EAST LANSING – With all types of delayed infrastructure work needing to be addressed, and with a growing list of new construction projects on its to-do list, Michigan State University is embarking on a major construction initiative that’s just the ticket for construction workers and contractors looking for employment.
In its 2010-2011 appropriation request to the state, MSU described its “extensive facility needs,” and that “over the next five years, current forecasts anticipate general fund facility and infrastructure needs of approximately $116 million.”
Much, but not all of the work will involve revamping residence halls. But one project that’s well under way is what’s known as the Cyclotron Building Office Addition Phase 2. Located at Bogue Street and Shaw Lane, the $8 million addition will add four floors and a penthouse similar to the recently completed Phase 1 office building. An enclosed walkway/bridge will link the buildings.
Work on the one-year project began last September .The first floor will contain a lecture hall and large conference room with “priority use,” the MSU says, by the National Superconducting Cyclotron Laboratory/Facility for Rare Isotope Beams (NSCL/FRIB).

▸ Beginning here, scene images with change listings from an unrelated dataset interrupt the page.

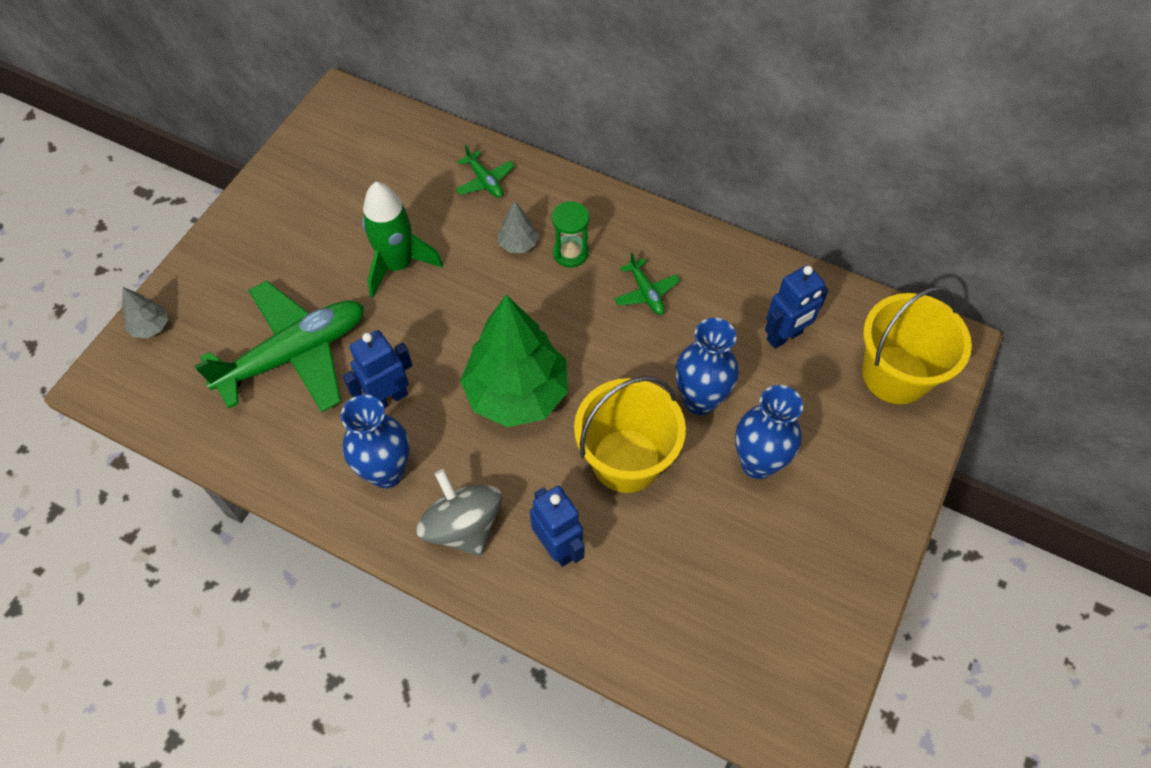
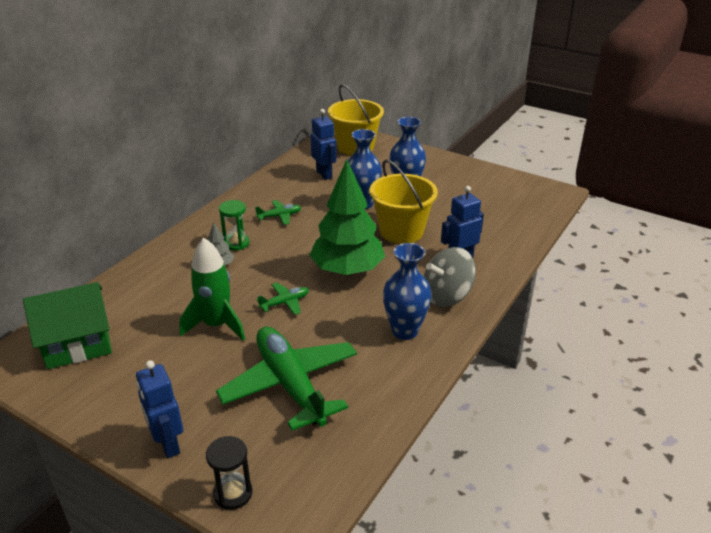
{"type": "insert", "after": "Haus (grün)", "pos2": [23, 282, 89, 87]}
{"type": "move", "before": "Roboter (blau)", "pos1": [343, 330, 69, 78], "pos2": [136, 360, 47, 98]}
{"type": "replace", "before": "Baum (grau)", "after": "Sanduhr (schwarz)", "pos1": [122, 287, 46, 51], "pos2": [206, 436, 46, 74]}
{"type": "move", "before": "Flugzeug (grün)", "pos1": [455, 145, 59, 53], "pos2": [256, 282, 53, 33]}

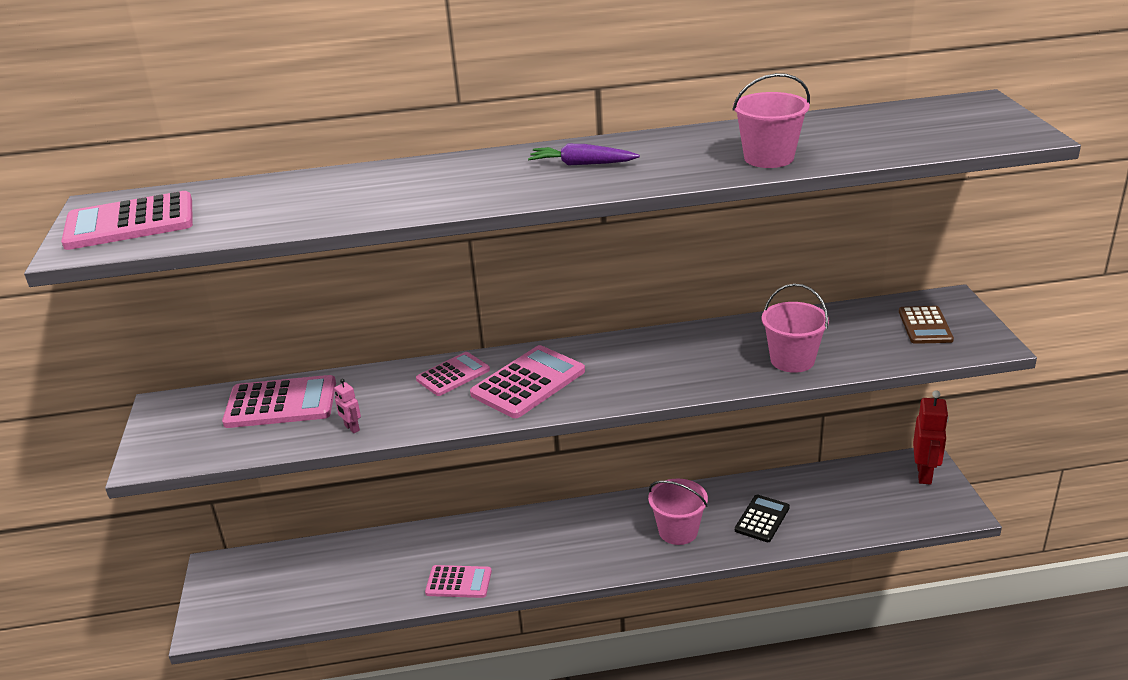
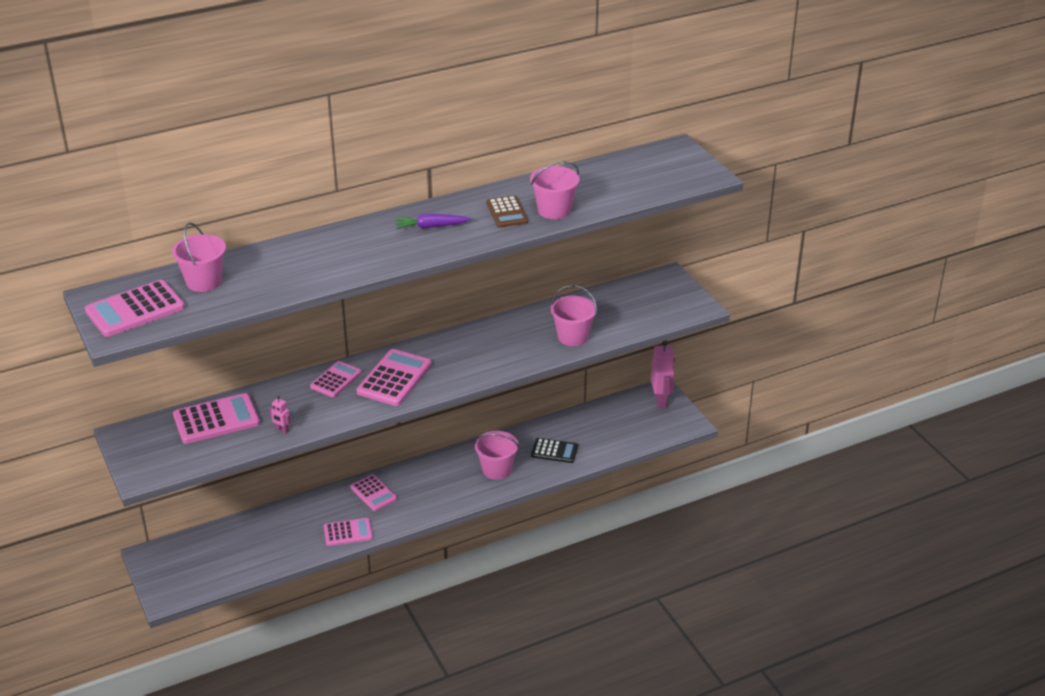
{"type": "insert", "after": "Eimer (rosa)", "pos2": [172, 222, 54, 70]}
{"type": "insert", "after": "Taschenrechner (rosa)", "pos2": [350, 474, 47, 37]}
{"type": "move", "before": "Taschenrechner (braun)", "pos1": [899, 306, 55, 38], "pos2": [486, 195, 42, 33]}
{"type": "rotate", "before": "Taschenrechner (schwarz)", "pos1": [735, 494, 55, 48], "pos2": [531, 438, 47, 25], "turn": 90}
{"type": "recolor", "before": "Roboter (rot)", "after": "Roboter (rosa)", "pos1": [913, 390, 36, 95], "pos2": [651, 341, 24, 67]}

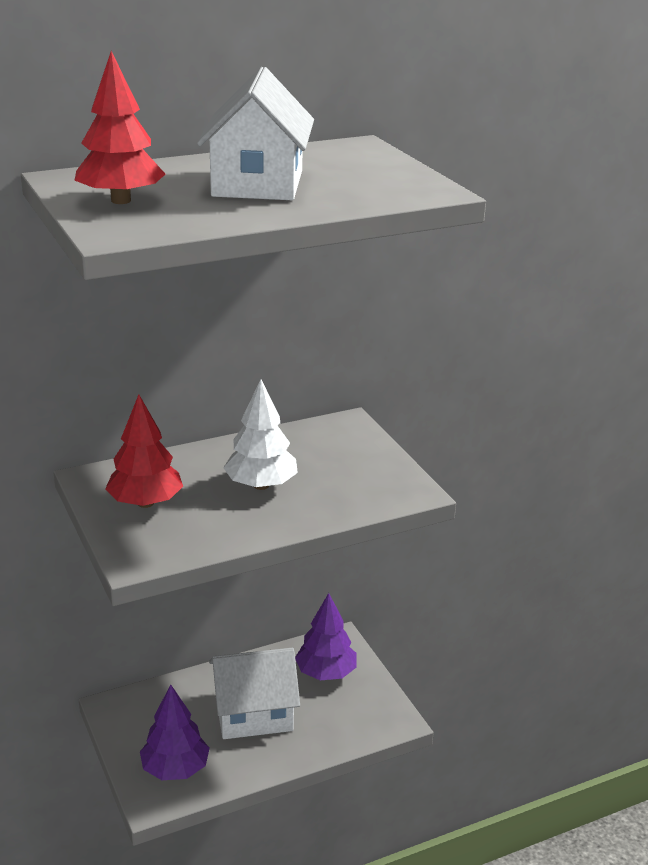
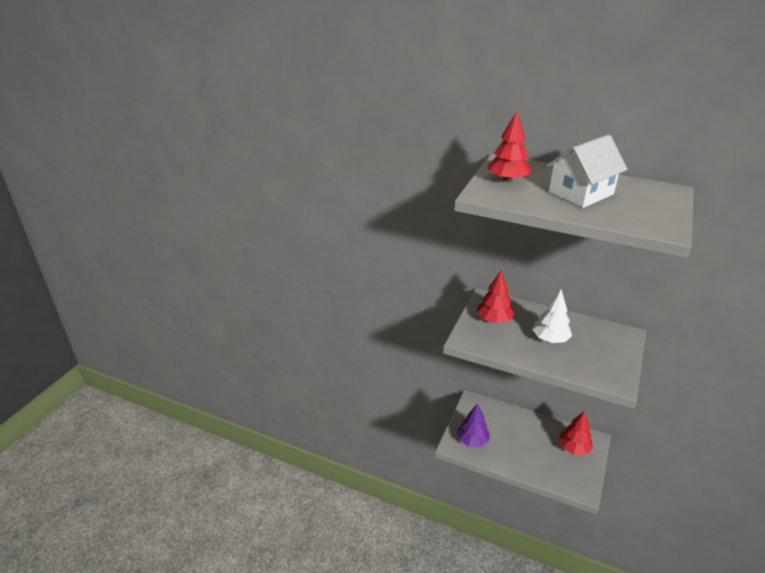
{"type": "recolor", "before": "Baum (lila)", "after": "Baum (rot)", "pos1": [295, 593, 61, 87], "pos2": [558, 411, 35, 44]}
{"type": "delete", "before": "Haus (weiß)", "pos1": [209, 648, 91, 91]}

The pending FRIB project is separate from the aforementioned construction activity on campus, but when it arrives, it will provide a boom all its own. Construction on the $550 million FRIB isn’t expected to start until 2013. When it is complete in 2017, the facility will make MSU a worldwide leader in physics. FRIB will provide intense beams of rare isotopes (that is, short-lived nuclei not normally found on Earth) and will enable scientists to make discoveries about the properties of these rare isotopes in order to better understand the physics of nuclei, nuclear astrophysics, fundamental interactions, and applications for society.